6. В последнее время его на основе, в частности, идей М.М. Бахтина, А.Я. Гуревича и др. реанимировал В.Я. Мауль [39].
7. В постсоветское время интерес отечественных исследователей к пугачевщине резко снизился. Недавние немногочисленные работы на эту тему (как, например, нижеупомянутые публикации Р.В. Овчинникова, ряд книг, изданных в последние годы в Башкирии [10]), написаны гораздо раньше и воспроизводят оценки советской науки. Отрадно, что в настоящее время издательство «Молодая гвардия» планирует выпуск новой биографии Е.И. Пугачева в серии «Жизнь замечательных людей». О новейших дискуссиях вокруг народных восстаний в России в XVII—XVIII вв. см. [47; 42; 104; 90; 92].
Пугачевщина продолжает изучаться за рубежом. К уже давним работам Дж. Александера, П. Авриха, М. Раева и Ф. Лонгуорта (США), Э. Доннерта (ГДР), Д. Петерс и П. Пламбек (ФРГ) в последние годы добавились публикации Э.-К. Керстен и А. Плате (ФРГ), К. Тоёкавы (Япония), Р. Тухтенхагена (ФРГ): [94; 104; 107—109; 112; 114; 116—119; 126—129; 130; 132]. Наконец, в Мексике вышел сборник статей, где пугачевский бунт анализируется в сравнении с освободительными движениями Латинской Америки (раздел о Е.И. Пугачеве написала российский этнолог-мезоамериканист А.А. Бородатова): [110].
8. «Пугачев из «Истории пугачевского бунта» встает зверем, а не героем» [100, с. 248]. Ср.: «Новые попытки изучения пугачевского бунта не исключают реанимации пушкинских исследовательских подходов, вполне созвучных запросам современной гуманитаристики» [39, с. 259]. Разумеется, представления А.С. Пушкина о пугачевском бунте надо воспринимать не по одной прошедшей цензуру (хотя и неглубокую) и самоцензуру [68], а с учетом анализа бесцензурных [67] и ряда других его произведений.

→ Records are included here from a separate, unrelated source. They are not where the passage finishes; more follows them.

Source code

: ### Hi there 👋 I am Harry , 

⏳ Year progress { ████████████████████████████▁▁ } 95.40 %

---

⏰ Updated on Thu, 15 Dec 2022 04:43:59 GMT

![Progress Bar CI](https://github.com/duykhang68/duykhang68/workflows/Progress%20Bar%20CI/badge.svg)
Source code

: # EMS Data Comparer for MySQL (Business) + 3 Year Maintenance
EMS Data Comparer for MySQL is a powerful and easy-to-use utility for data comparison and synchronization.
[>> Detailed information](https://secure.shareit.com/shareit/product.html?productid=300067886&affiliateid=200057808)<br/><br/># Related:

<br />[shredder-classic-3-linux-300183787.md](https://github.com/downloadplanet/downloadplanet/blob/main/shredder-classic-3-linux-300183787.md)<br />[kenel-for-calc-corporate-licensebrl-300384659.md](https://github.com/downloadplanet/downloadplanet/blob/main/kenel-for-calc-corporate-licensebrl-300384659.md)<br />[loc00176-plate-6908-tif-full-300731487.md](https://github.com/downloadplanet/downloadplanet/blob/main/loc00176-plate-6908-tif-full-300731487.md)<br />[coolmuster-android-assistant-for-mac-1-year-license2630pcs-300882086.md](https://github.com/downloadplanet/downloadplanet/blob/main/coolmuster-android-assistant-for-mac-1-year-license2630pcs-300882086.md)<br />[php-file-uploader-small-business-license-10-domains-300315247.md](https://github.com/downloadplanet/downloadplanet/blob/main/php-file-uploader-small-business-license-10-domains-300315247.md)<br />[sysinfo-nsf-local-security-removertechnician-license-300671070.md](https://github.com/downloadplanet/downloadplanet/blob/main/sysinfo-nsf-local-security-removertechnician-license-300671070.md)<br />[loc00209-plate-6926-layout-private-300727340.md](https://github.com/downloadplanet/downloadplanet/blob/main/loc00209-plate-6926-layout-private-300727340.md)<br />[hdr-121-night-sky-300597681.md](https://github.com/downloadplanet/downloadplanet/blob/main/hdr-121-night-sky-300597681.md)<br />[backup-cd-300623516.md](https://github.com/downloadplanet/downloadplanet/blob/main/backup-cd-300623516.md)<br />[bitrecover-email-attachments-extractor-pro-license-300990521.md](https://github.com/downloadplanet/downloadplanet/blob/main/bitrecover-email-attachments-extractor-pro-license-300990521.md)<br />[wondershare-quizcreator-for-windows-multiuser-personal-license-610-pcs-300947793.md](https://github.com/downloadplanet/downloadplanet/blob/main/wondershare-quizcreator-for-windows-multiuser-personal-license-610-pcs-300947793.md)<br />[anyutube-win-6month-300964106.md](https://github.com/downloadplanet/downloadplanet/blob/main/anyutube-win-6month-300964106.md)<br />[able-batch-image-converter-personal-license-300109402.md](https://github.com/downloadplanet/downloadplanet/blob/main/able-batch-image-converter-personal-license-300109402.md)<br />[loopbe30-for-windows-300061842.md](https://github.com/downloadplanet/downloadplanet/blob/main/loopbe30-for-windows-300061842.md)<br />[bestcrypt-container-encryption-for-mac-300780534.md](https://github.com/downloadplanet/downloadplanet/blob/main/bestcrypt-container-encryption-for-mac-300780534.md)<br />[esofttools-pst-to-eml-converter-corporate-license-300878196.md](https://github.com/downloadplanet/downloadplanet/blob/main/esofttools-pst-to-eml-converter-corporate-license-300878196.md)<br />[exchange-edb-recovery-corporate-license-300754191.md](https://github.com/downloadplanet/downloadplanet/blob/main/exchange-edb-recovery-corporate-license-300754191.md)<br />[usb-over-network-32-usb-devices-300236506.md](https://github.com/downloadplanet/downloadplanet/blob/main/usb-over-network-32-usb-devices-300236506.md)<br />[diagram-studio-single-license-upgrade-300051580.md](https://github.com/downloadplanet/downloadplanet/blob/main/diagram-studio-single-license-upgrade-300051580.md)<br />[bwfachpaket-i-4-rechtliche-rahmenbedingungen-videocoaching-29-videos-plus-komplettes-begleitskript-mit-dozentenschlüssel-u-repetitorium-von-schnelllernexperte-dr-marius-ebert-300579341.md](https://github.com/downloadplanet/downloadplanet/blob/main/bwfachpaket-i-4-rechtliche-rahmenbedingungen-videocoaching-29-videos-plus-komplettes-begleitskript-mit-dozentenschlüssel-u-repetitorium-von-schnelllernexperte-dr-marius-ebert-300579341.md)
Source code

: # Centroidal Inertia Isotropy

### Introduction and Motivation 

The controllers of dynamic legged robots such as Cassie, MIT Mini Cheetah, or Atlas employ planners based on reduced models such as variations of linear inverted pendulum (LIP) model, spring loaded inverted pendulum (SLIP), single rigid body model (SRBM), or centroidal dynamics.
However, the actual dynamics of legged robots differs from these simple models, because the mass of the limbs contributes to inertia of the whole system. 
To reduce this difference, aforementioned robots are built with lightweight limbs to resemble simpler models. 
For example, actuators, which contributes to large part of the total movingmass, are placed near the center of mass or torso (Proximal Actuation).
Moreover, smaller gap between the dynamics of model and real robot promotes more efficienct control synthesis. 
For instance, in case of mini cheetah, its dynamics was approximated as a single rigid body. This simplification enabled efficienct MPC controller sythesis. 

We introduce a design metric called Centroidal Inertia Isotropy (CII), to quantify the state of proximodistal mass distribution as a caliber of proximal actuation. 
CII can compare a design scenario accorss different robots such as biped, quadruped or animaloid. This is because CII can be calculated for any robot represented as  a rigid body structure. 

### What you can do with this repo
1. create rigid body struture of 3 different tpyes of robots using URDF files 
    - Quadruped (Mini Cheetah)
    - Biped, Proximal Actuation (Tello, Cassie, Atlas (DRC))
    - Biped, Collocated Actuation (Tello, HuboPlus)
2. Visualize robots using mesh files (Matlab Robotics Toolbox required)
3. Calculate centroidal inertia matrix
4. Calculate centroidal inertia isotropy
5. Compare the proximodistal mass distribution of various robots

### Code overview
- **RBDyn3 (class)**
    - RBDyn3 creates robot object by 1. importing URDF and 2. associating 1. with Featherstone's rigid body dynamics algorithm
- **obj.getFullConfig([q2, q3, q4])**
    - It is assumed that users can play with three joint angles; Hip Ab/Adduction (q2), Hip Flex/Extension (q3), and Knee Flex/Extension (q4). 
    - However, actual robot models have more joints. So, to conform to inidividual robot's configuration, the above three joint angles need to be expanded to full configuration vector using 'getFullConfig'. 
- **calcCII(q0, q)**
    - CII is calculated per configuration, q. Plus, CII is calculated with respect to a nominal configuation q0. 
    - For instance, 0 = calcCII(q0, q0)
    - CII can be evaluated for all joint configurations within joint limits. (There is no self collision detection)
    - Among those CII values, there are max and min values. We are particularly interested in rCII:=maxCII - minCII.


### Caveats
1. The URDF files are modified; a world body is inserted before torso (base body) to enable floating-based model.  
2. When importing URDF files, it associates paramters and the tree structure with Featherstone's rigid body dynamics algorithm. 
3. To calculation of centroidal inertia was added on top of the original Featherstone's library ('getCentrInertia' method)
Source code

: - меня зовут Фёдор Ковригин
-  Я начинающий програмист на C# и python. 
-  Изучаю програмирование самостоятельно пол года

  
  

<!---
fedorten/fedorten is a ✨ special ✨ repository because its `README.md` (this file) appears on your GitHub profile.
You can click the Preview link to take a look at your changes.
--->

9. Подробные сведения см. в работах, указанных в библиографии к настоящей книге, в «Оренбургской Пушкинской энциклопедии» (Оренбург, 1997; электронная версия широко доступна во Всемирной Сети), энциклопедии «Салават Юлаев» (Уфа, 2004), публикациях Р.В. Овчинникова (1926—2008), в частности, в [20; 49—52], а в перспективе — в его обширном комментарии к «Истории Пугачева» в готовящемся новом Большом академическом полном собрании сочинений А.С. Пушкина [48]. Однако почти все эти работы требуют критического отношения: в российской историографии качественное осмысление исторического материала о пугачевщине с позиций современной науки пока еще отстает от его количественного накопления.